People are a research group’s greatest resource
Matias Palva’s research group is currently seeking a test group of at least 800 people to try out the Meliora game, designed to alleviate depression symptoms, which is an exercise software and digital intervention using video games as a medium. Development work on the exercise software and the game have been done since back in 2016 and now clinical research is underway on the software developed since 2021: researchers have started to find out how the game can alleviate the patients’ cognitive symptoms. The game doesn’t work for everyone, we already know that, but successes and promising results have also been obtained.
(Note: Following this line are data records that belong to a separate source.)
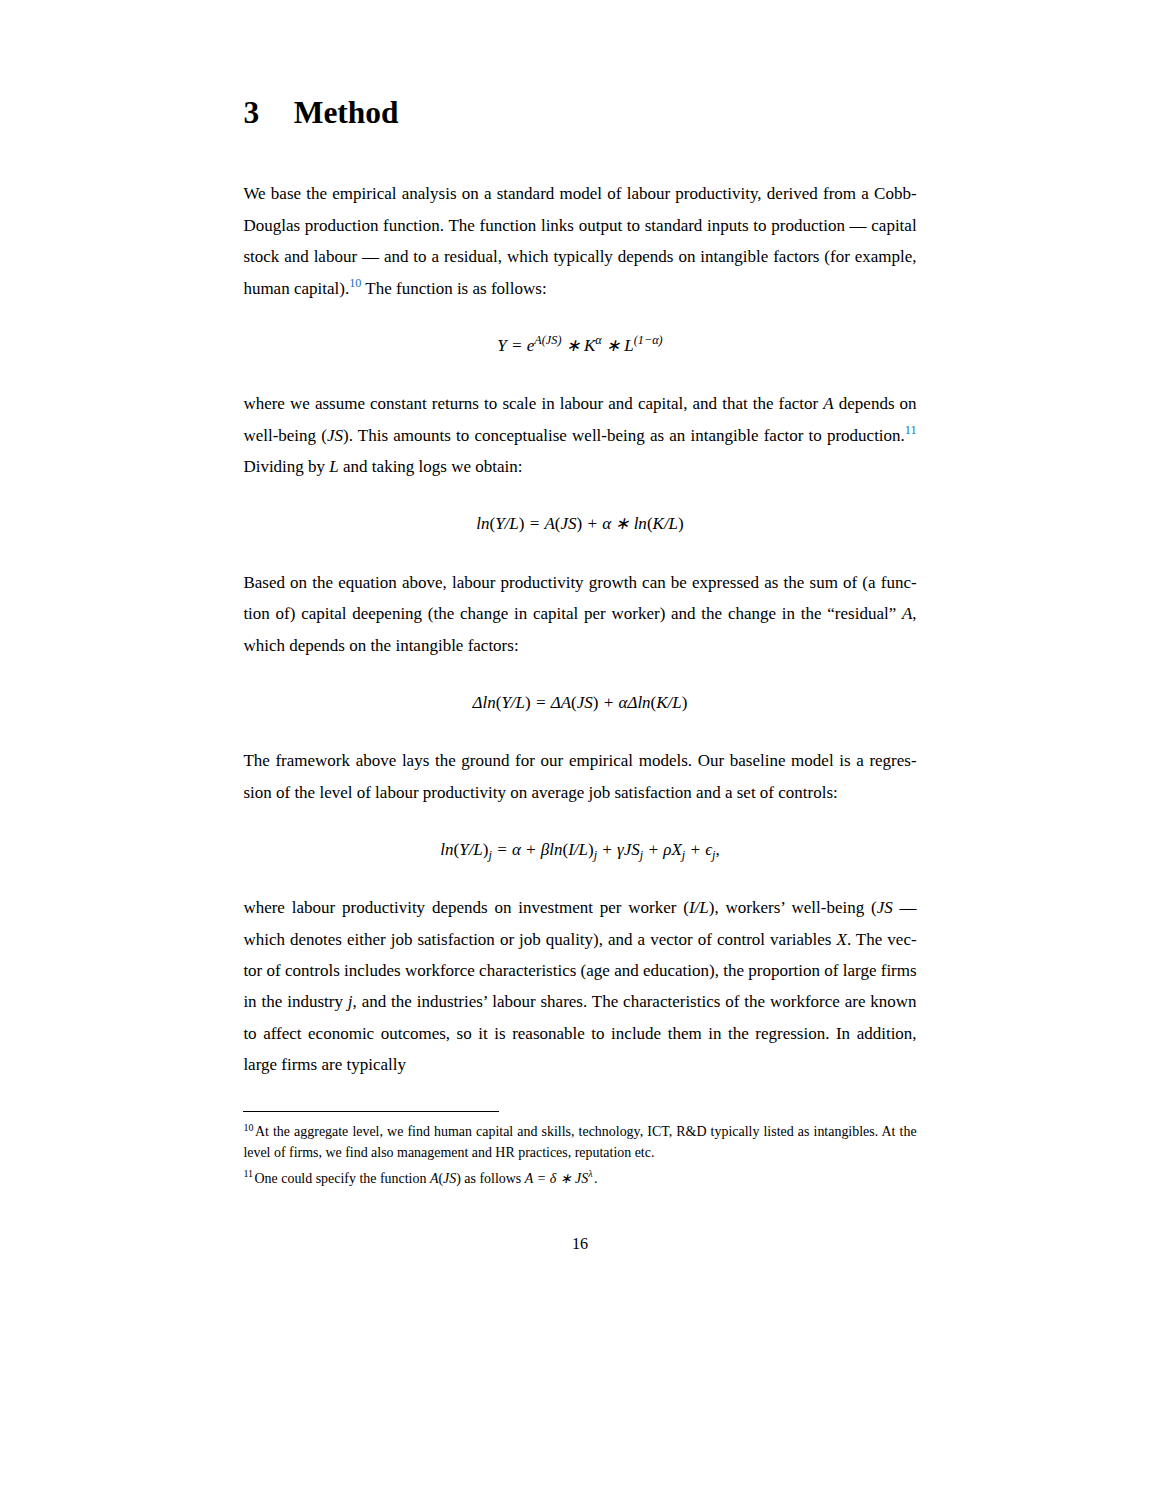3 Method
We base the empirical analysis on a standard model of labour productivity, derived from a Cobb-Douglas production function. The function links output to standard inputs to production — capital stock and labour — and to a residual, which typically depends on intangible factors (for example, human capital).10 The function is as follows:
Y = eA(JS) ∗ Kα ∗ L(1−α)
where we assume constant returns to scale in labour and capital, and that the factor A depends on well-being (JS). This amounts to conceptualise well-being as an intangible factor to production.11 Dividing by L and taking logs we obtain:
ln(Y/L) = A(JS) + α ∗ ln(K/L)
Based on the equation above, labour productivity growth can be expressed as the sum of (a function of) capital deepening (the change in capital per worker) and the change in the “residual” A, which depends on the intangible factors:
Δln(Y/L) = ΔA(JS) + αΔln(K/L)
The framework above lays the ground for our empirical models. Our baseline model is a regression of the level of labour productivity on average job satisfaction and a set of controls:
ln(Y/L)j = α + βln(I/L)j + γJSj + ρXj + ϵj,
where labour productivity depends on investment per worker (I/L), workers’ well-being (JS — which denotes either job satisfaction or job quality), and a vector of control variables X. The vector of controls includes workforce characteristics (age and education), the proportion of large firms in the industry j, and the industries’ labour shares. The characteristics of the workforce are known to affect economic outcomes, so it is reasonable to include them in the regression. In addition, large firms are typically
10At the aggregate level, we find human capital and skills, technology, ICT, R&D typically listed as intangibles. At the level of firms, we find also management and HR practices, reputation etc.
11One could specify the function A(JS) as follows A = δ ∗ JSλ.
16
“Depression is an extremely heterogeneous disorder and it should be possible to treat it individually, but this is currently not possible,” Palva says.
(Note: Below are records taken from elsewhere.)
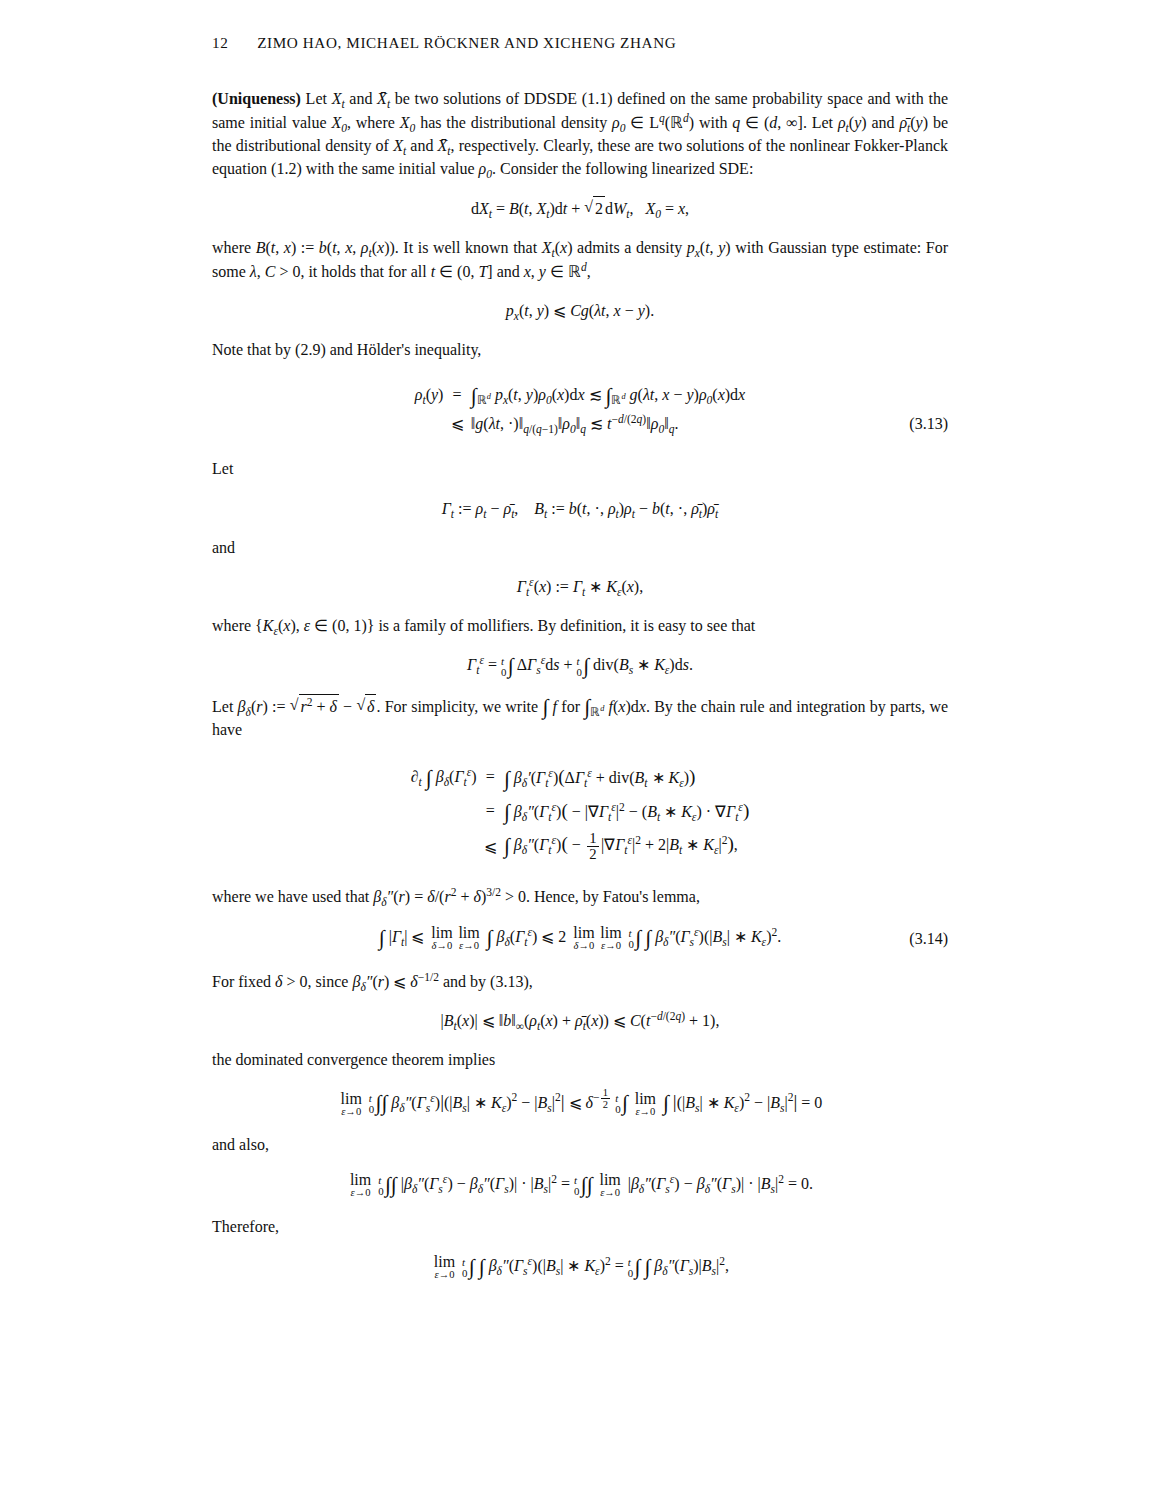12 ZIMO HAO, MICHAEL RÖCKNER AND XICHENG ZHANG
(Uniqueness) Let Xt and X̄t be two solutions of DDSDE (1.1) defined on the same probability space and with the same initial value X0, where X0 has the distributional density ρ0 ∈ Lq(ℝd) with q ∈ (d, ∞]. Let ρt(y) and ρ̄t(y) be the distributional density of Xt and X̄t, respectively. Clearly, these are two solutions of the nonlinear Fokker-Planck equation (1.2) with the same initial value ρ0. Consider the following linearized SDE:
dXt = B(t, Xt)dt + 2 dWt, X0 = x,
where B(t, x) := b(t, x, ρt(x)). It is well known that Xt(x) admits a density px(t, y) with Gaussian type estimate: For some λ, C > 0, it holds that for all t ∈ (0, T] and x, y ∈ ℝd,
px(t, y) ⩽ Cg(λt, x − y).
Note that by (2.9) and Hölder's inequality,
| ρ t ( y ) | = | ∫ ℝ d p x ( t , y ) ρ 0 ( x ) d x ≲ ∫ ℝ d g ( λt , x − y ) ρ 0 ( x ) d x |
| | ⩽ | ‖ g ( λt , ·)‖ q /( q −1) ‖ ρ 0 ‖ q ≲ t − d /(2 q ) ‖ ρ 0 ‖ q . |
(3.13)
Let
Γt := ρt − ρ̄t, Bt := b(t, ·, ρt)ρt − b(t, ·, ρ̄t)ρ̄t
and
Γtε(x) := Γt ∗ Kε(x),
where {Kε(x), ε ∈ (0, 1)} is a family of mollifiers. By definition, it is easy to see that
Γtε = t 0∫ ΔΓsε ds + t 0∫ div(Bs ∗ Kε)ds.
Let βδ(r) := r2 + δ − δ. For simplicity, we write ∫ f for ∫ℝd f(x)dx. By the chain rule and integration by parts, we have
| ∂ t ∫ β δ ( Γ t ε ) | = | ∫ β δ ′ ( Γ t ε ) ( Δ Γ t ε + div ( B t ∗ K ε ) ) |
| | = | ∫ β δ ″ ( Γ t ε ) ( − /∇ Γ t ε / 2 − ( B t ∗ K ε ) · ∇ Γ t ε ) |
| | ⩽ | ∫ β δ ″ ( Γ t ε ) ( − 1 2 /∇ Γ t ε / 2 + 2/ B t ∗ K ε / 2 ) , |
where we have used that βδ″(r) = δ/(r2 + δ)3/2 > 0. Hence, by Fatou's lemma,
∫ |Γt| ⩽ lim δ→0 lim ε→0 ∫ βδ(Γtε) ⩽ 2 lim δ→0 lim ε→0 t 0∫ ∫ βδ″(Γsε)(|Bs| ∗ Kε)2.
(3.14)
For fixed δ > 0, since βδ″(r) ⩽ δ−1/2 and by (3.13),
|Bt(x)| ⩽ ‖b‖∞(ρt(x) + ρ̄t(x)) ⩽ C(t−d/(2q) + 1),
the dominated convergence theorem implies
lim ε→0 t 0∫∫ βδ″(Γsε)|(|Bs| ∗ Kε)2 − |Bs|2| ⩽ δ−12 t 0∫ lim ε→0 ∫ |(|Bs| ∗ Kε)2 − |Bs|2| = 0
and also,
lim ε→0 t 0∫∫ |βδ″(Γsε) − βδ″(Γs)| · |Bs|2 = t 0∫∫ lim ε→0 |βδ″(Γsε) − βδ″(Γs)| · |Bs|2 = 0.
Therefore,
lim ε→0 t 0∫ ∫ βδ″(Γsε)(|Bs| ∗ Kε)2 = t 0∫ ∫ βδ″(Γs)|Bs|2,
While one game or study will not yet solve such a major question, it may help to find out what factors in the structure and function of the patient’s brain, in the symptoms and cognitive performance in the disorder symptoms, predict good response to a certain form of treatment.
“If we could reach a personalised medicine based on phenotyping, there could be a major improvement in the efficacy of treatment for depression,” Palva says.
Physicists, physicians, mathematicians, cognitive scientists and researchers in many other disciplines involved in this work in neuroscience depend on each other. Palva thinks that neuroscience is the New York meeting place and melting pot of different disciplines.
“No field on its own contains the type of basic education that would get you very far in neuroscience.”
New York is crowded and always awake and so people there have to learn to get on with each other. Palva thinks this also applies to a multidisciplinary research group. A constructive culture must be built for it since if a work culture cannot be actively created it will be formed passively.
‟Inclusivity and valuing people’s identity have always been important in our group. People are what they are and come from where they do, but everyone tries to participate in the activity of the group within their own competence. No-one can be forced into a mould but efforts are made to find an ecological niche for everyone,” Palva says.
“The diversity of people’s personalities and education is a challenge, but is ultimately also the group’s greatest resource.”